Non è arte ma trovata Vada a esporre altrove

La questione non è: provocazione o non provocazione. Bensì: quale arte negli spazi pubblici. Da un lato l’arte ha il diritto di libertà di manifestazione; dall’altro i luoghi di una città appartengono alla collettività, non sono proprietà degli artisti. E chi amministra la città deve rispettare la liberta dell’arte e garantire la dimensione pubblica degli spazi.

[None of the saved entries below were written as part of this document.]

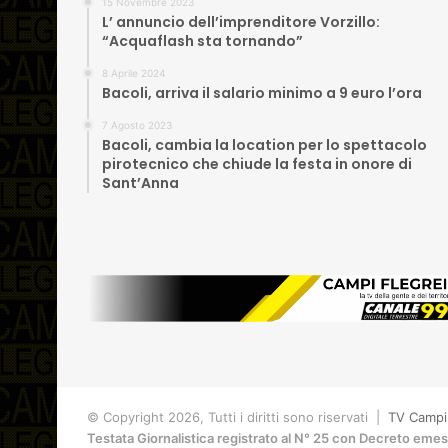
15 Novembre 2023
L’ annuncio dell’imprenditore Vorzillo:
“Acquaflash sta tornando”
8 Aprile 2024
Bacoli, arriva il salario minimo a 9 euro l’ora
7 Agosto 2023
Bacoli, cambia la location per lo spettacolo
pirotecnico che chiude la festa in onore di
Sant’Anna
© Copyright 2026, Tutti i diritti sono riservati |
TV Campi 
Testata Giornalistica registrato al N° 25 con Decreto eme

Consideriamo la vicenda di Cattelan. La sua idea di artisticità si basa sui principi comunicativi dello spettacolo e della pubblicità. Lui rifiuta qualunque prospettiva estetica della forma d’arte. Per quanto mi riguarda, non condivido quest’idea, che molti altri, invece, esaltano: non a caso Cattelan ha un’ottima quotazione di mercato. E veniamo all’oggetto (se fosse coerente non lo chiamerebbe «opera», ma la coerenza non gli conviene, s’intende economicamente) causa di scandalo e polemiche: la mano con il dito medio alzato in segno di scherno. Potrebbe, eventualmente, sentirsi offeso un americano, un inglese, non certo un francese, men che meno un italiano. Quel dito è completamente fuori dalla tradizione latina. Un gesto patetico, appunto, che partecipa alla globalizzazione dello scherno e si lascia aperta l’internazionalizzazione del mercato. Molto più significativa e grave per noi sarebbe stata una mano con l’indice e il mignolo che spuntano dal pugno chiuso: le classiche corna. Ma le corna derubricherebbero un artista dalle pretese internazionali a una dimensione nazional-popolare o, peggio, semplicemente partenopea. Più snob il dito medio alzato.
Ma la questione non è neppure quel ridicolo gesto di scherno da società globale. Io quell’oggetto di Cattelan non lo esporrei in nessuno spazio pubblico, proprio perché è un modesto oggetto. Se, per giunta, riesce anche a offendere il passante dai sentimenti più internazionali che nazional-partenopei, non si capisce per quale motivo lo si dovrebbe installare in un luogo pubblico. È come voler infliggere ai concittadini una pubblicità o uno spettacolino di dubbio gusto quando si era inizialmente mossi dal desiderio di arricchire le piazze di Milano con sculture. Si mettano quelle di Paladino, Pietrantoni, Borghi, Pomodoro, Anish Kapoor, Mitoraj: espressioni d’arte diversissime tra loro che comunque lavorano nella direzione di una ricerca estetica della forma artistica.
Ma anche quella di Cattelan è arte, viene sostenuto da fior di critici e da un ricco mercato: quindi, l’artista deve essere libero di esprimersi, perché l’arte non ammette vincoli. D’accordo: si esponga l’oggetto di Cattelan in una galleria compiacente. Ma cosi, si ribatte, perderebbe la funzione di provocazione. Allora sarebbe il caso di decidersi. Se l’installazione di Cattelan dev’essere provocatoria, come uno spettacolo o una pubblicità, non si capisce perché la gente dovrebbe essere provocata da Cattelan.

Se c’è chi l’apprezza in quanto opera d’arte e non si sente provocato o gli piace quel tipo di provocazione, vada a guardarlo in una galleria e abbia rispetto per chi vede in quella cosa un banale oggetto pubblicitario o si sente provocato.